Nobel-winning economist Robert Shiller calls bitcoin ‘a fad’
"I'll take bitcoin, too, because I know I can sell it and get out of it. There seems to be some strange enthusiasm for it,” Shiller told CNBC.
“People get excited about things like new monetary standards. Remember bimetallism? It went into a fad, everyone was talking about it for a while. And then it faded,” he said.
Bimetallism was a late 19th-century trend when people began to favor the use of precious metals like gold as legal tender.
The 2013 Nobel Prize winner in Economics, Shiller has been coming down on bitcoin, claiming the tremendous jump in the value of the virtual currency was a 100 percent bonified “bubble.”

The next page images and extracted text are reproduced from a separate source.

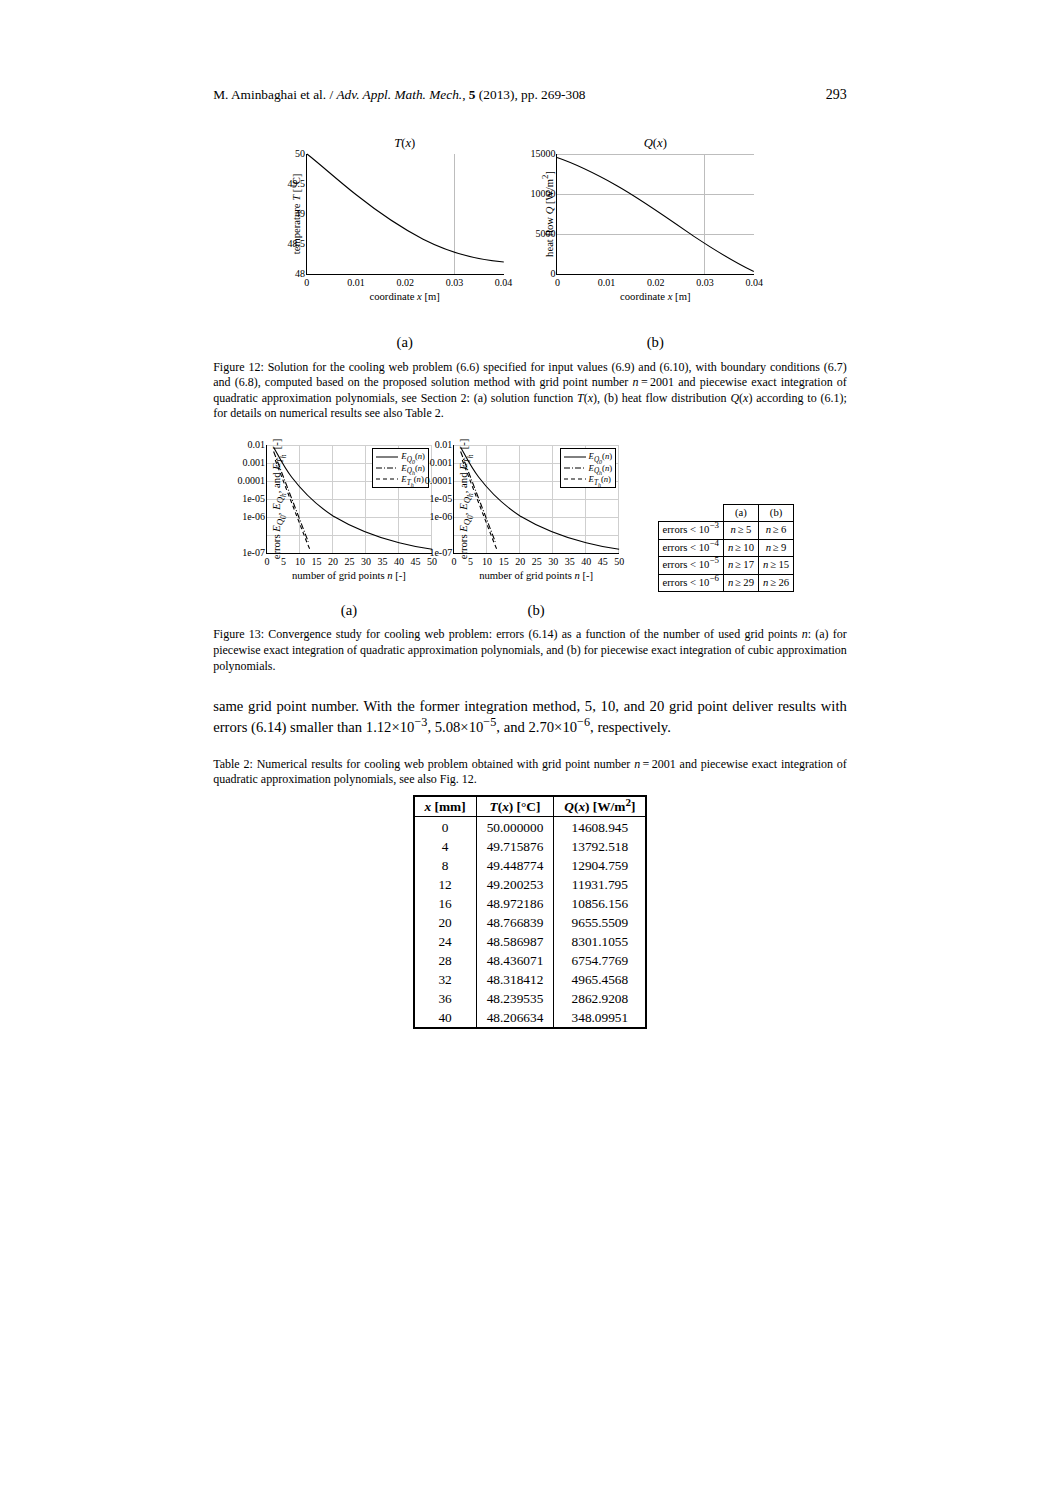M. Aminbaghai et al. / Adv. Appl. Math. Mech., 5 (2013), pp. 269-308
293
T(x)
temperature T [°C]
50 49.5 49 48.5 48
0 0.01 0.02 0.03 0.04
coordinate x [m]
(a)
Q(x)
heat flow Q [W/m2]
15000 10000 5000 0
0 0.01 0.02 0.03 0.04
coordinate x [m]
(b)
Figure 12: Solution for the cooling web problem (6.6) specified for input values (6.9) and (6.10), with boundary conditions (6.7) and (6.8), computed based on the proposed solution method with grid point number n = 2001 and piecewise exact integration of quadratic approximation polynomials, see Section 2: (a) solution function T(x), (b) heat flow distribution Q(x) according to (6.1); for details on numerical results see also Table 2.
errors EQ0, EQh, and ETh [-]
0.01 0.001 0.0001 1e-05 1e-06 1e-07
0 5 10 15 20 25 30 35 40 45 50
EQ0(n)
EQh(n)
ETh(n)
number of grid points n [-]
(a)
errors EQ0, EQh, and ETh [-]
0.01 0.001 0.0001 1e-05 1e-06 1e-07
0 5 10 15 20 25 30 35 40 45 50
EQ0(n)
EQh(n)
ETh(n)
number of grid points n [-]
(b)
| | (a) | (b) |
| errors < 10 −3 | n ≥ 5 | n ≥ 6 |
| errors < 10 −4 | n ≥ 10 | n ≥ 9 |
| errors < 10 −5 | n ≥ 17 | n ≥ 15 |
| errors < 10 −6 | n ≥ 29 | n ≥ 26 |
Figure 13: Convergence study for cooling web problem: errors (6.14) as a function of the number of used grid points n: (a) for piecewise exact integration of quadratic approximation polynomials, and (b) for piecewise exact integration of cubic approximation polynomials.
same grid point number. With the former integration method, 5, 10, and 20 grid point deliver results with errors (6.14) smaller than 1.12×10−3, 5.08×10−5, and 2.70×10−6, respectively.
Table 2: Numerical results for cooling web problem obtained with grid point number n = 2001 and piecewise exact integration of quadratic approximation polynomials, see also Fig. 12.
| x [mm] | T ( x ) [°C] | Q ( x ) [W/m 2 ] |
| --- | --- | --- |
| 0 | 50.000000 | 14608.945 |
| 4 | 49.715876 | 13792.518 |
| 8 | 49.448774 | 12904.759 |
| 12 | 49.200253 | 11931.795 |
| 16 | 48.972186 | 10856.156 |
| 20 | 48.766839 | 9655.5509 |
| 24 | 48.586987 | 8301.1055 |
| 28 | 48.436071 | 6754.7769 |
| 32 | 48.318412 | 4965.4568 |
| 36 | 48.239535 | 2862.9208 |
| 40 | 48.206634 | 348.09951 |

This week bitcoin hit another all-time high, smashing the $5,800 mark. It was trading at $5,609 on Tuesday as of 11:35am GMT.
"I think gold is a bubble, but it's always been a bubble," said Shiller, adding "it has some industrial uses, but basically it's like a fad that's lasted thousands of years."
The economist also talked about the markets and some worrying signs he sees in his data around the anniversary of the fateful 1987 stock crash.
"Confidence in the valuation of the market is indeed the lowest it's been since 2000," he warned. "And when it got low in 2000, the market fell about 40 percent. So it was bad."
According to Shiller,"there's a danger, but I'm not saying to sell everything. I'm still in the market myself.”
Yale Professor of Economics, Shiller along with two other professors from the University of Chicago - Eugene Fama and Lars Peter Hansen - won the Nobel Prize in 2013 for their research into market prices and asset bubbles.